One of my more vivid memories from early childhood is of Tammy and her two friends. I was about 6 years old, and in the first grade. They were third graders, a couple of years older. By coincidence, our two classes had arrived simultaneously at the hallway outside the girls’ lavatory. In those days, teachers took their entire class to ‘the lav’ for efficiency’s sake, and every day the boys finished our business promptly then lined up in front of the teacher as we waited for the girls to finish theirs. On that day, our schedule happened to align with grade three.

1st grade

1st grade

I can still remember Tammy looking at the note I had written her, passed along by a friend earlier in the day, with her friends on either side. Exactly what I wrote is lost to time, but I recall the romantic sentiment behind it and drawing a picture of a boy and a girl kissing. Today, such behavior (or going even further) could actually get a young child suspended from school.

What compelled me to write the note, I don’t know. I do remember that Tammy seemed kind and pleasant to look at, and that it felt right – even at that age – to try to express it. However, that feeling quickly turned to embarrassment, when she and her friends waved, laughed in unison, and –in sing-song fashion – said “Hi, Patrick.” We were all just kids and no harm was intended, but at that point, I wanted to hide. And, though I can’t remember this part very well, I probably wondered why the third grade teacher was so slow in taking her students back to class.

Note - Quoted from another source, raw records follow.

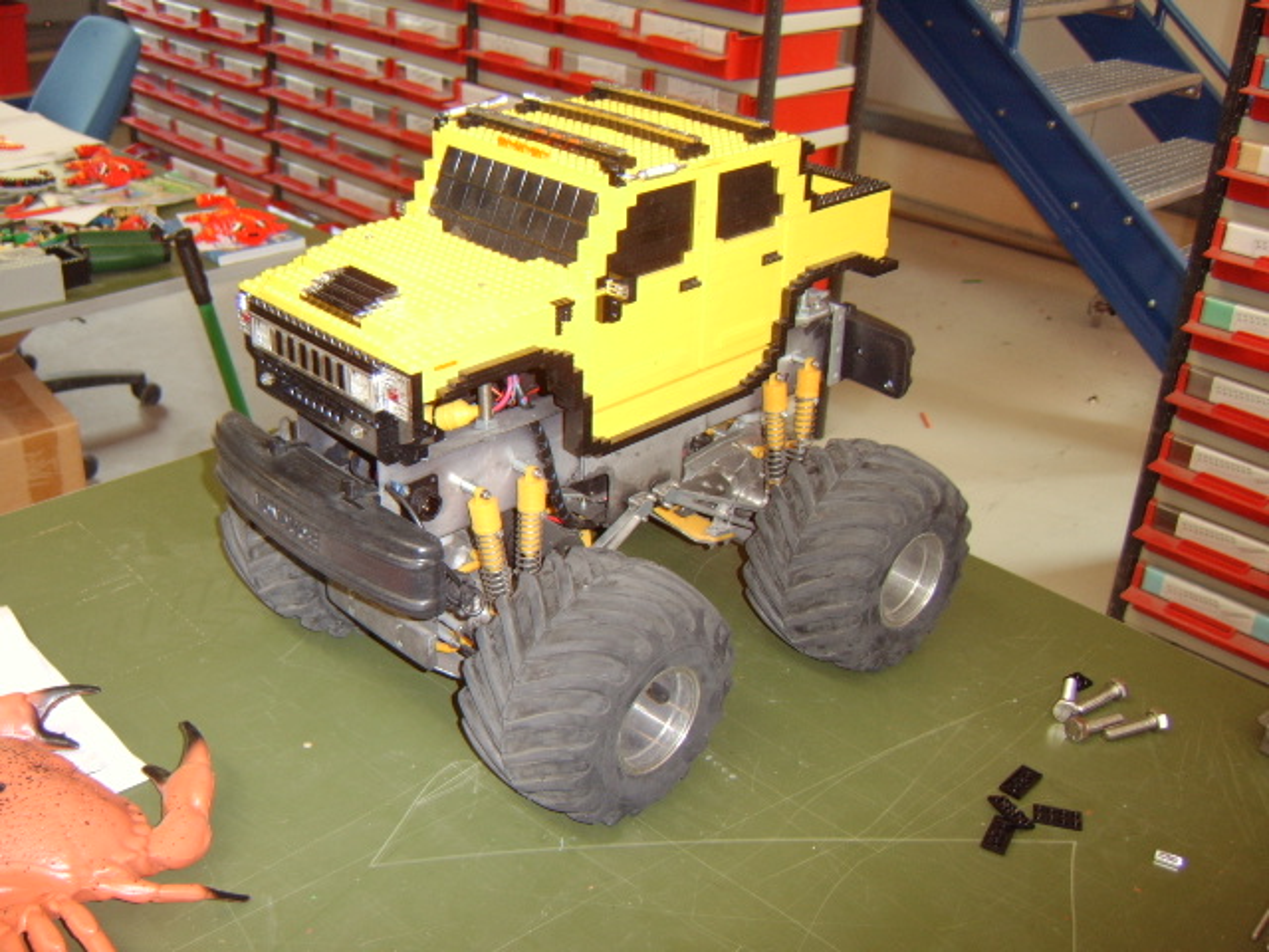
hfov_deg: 58.4
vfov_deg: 45.4
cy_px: 476
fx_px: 1136
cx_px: 634
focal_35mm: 31
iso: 141
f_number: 2.7
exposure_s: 1/30
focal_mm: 8.13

It wasn’t clear where I went wrong, but my interpretation of Tammy’s behavior was that my private feelings of attraction, which came pretty easily, somehow violated the rules. Early experiences carry a lot of weight, and that incident taught me that revealing private emotions was a risky endeavor. It’s tempting to want to hide them away[1]

With Valentine’s Day just behind us, I wanted to develop on some of the elements in this innocent story in a couple of posts (update: part 9 here), such as where attraction and its hypertrophic cousin, romantic love, originate, and even why they might show up in early childhood.

The other element is the more negative aspects of romantic pursuits, which extend well beyond the embarrassment of childhood puppy love and into profound despair and suffering. Perhaps the cynics have good reasons to feel that it is somewhat myopic to give love its own day to be celebrated while glossing over the countless people it has wounded over the millennia. Homer Simpson, in his toast to inebriation, once referred to alcohol as “the cause of, and solution to, all of life’s problems.” I don’t think too many people would object if we replaced the word ‘alcohol’ with love.

So, what is this thing that nature has given us?